Namun ada juga tanda-tanda perselisihan terkait perang antara Israel dan Hamas. Indonesia adalah negara dengan populasi muslim terbesar di dunia, dan Jokowi tiba di Washington setelah menghadiri pertemuan puncak di Riyadh, Arab Saudi, di mana para pemimpin mengkritik pengeboman dan invasi Israel ke Gaza.

Presiden Jokowi mendesak AS untuk berbuat lebih banyak untuk menghentikan kekejaman di Gaza dan melakukan gencatan senjata demi kemanusiaan.

Biden telah menolak seruan gencatan senjata, meskipun dia meminta Israel untuk lebih menahan diri dalam operasi militernya dan menyerukan penghentian pertempuran yang memungkinkan pengiriman bantuan kemanusiaan atau pembebasan sandera yang ditahan oleh Hamas.

Baca Juga: Jokowi ke Amerika Serikat, Megawati Usai Putusan MKMK, Tokoh Bangsa ke Gus Mus [TOP 3 NEWS]

Gedung Putih telah membina hubungan dengan Indonesia dalam beberapa tahun terakhir. Biden menghadiri KTT G20 di Bali tahun lalu, dan Wakil Presiden Kamala Harris menghadiri KTT regional di Jakarta pada bulan September.

Sebelum mengunjungi Gedung Putih, Jokowi sempat singgah di Universitas Georgetown yang sedang merencanakan program baru di Indonesia. Jokowi menggambarkan peningkatan kesempatan pendidikan sebagai hal yang penting bagi pembangunan negaranya.

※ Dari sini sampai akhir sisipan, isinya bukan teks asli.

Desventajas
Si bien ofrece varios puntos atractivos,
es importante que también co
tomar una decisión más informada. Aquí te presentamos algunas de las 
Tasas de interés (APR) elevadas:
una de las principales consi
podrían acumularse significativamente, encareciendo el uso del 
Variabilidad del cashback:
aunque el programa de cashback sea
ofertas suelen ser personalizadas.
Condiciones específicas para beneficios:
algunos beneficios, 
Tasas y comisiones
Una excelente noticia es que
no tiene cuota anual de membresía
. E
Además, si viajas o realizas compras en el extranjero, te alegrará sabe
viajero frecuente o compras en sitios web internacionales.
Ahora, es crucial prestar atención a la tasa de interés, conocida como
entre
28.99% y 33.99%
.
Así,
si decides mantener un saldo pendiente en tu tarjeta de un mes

Ia mengatakan bahwa hubungan yang lebih dekat dengan AS dapat memberikan manfaat karena “Amerika Serikat adalah negara besar, dan pengaruhnya terhadap negara lain juga sangat besar.”

Namun ia juga berhati-hati dalam menekankan netralitas Indonesia di tengah ketegangan antara Washington dan Beijing.

“Indonesia selalu terbuka untuk bekerja sama dengan negara mana pun, dan tidak berpihak pada kekuatan mana pun, kecuali berpihak pada perdamaian dan kemanusiaan,” ujar Jokowi seperti dikutip dari The Associated Press.

Widodo juga menyampaikan kekhawatirannya mengenai jumlah korban tewas di Gaza, dengan menyebutkan perkiraan bahwa satu anak terbunuh setiap sepuluh menit.

“Kehidupan manusia sepertinya tidak ada artinya, tapi bagi saya, setiap kehidupan sangat berharga,” katanya. “Ini adalah masalah kemanusiaan, dan untuk mengakhirinya memerlukan solidaritas global, kepemimpinan global yang memprioritaskan kemanusiaan.”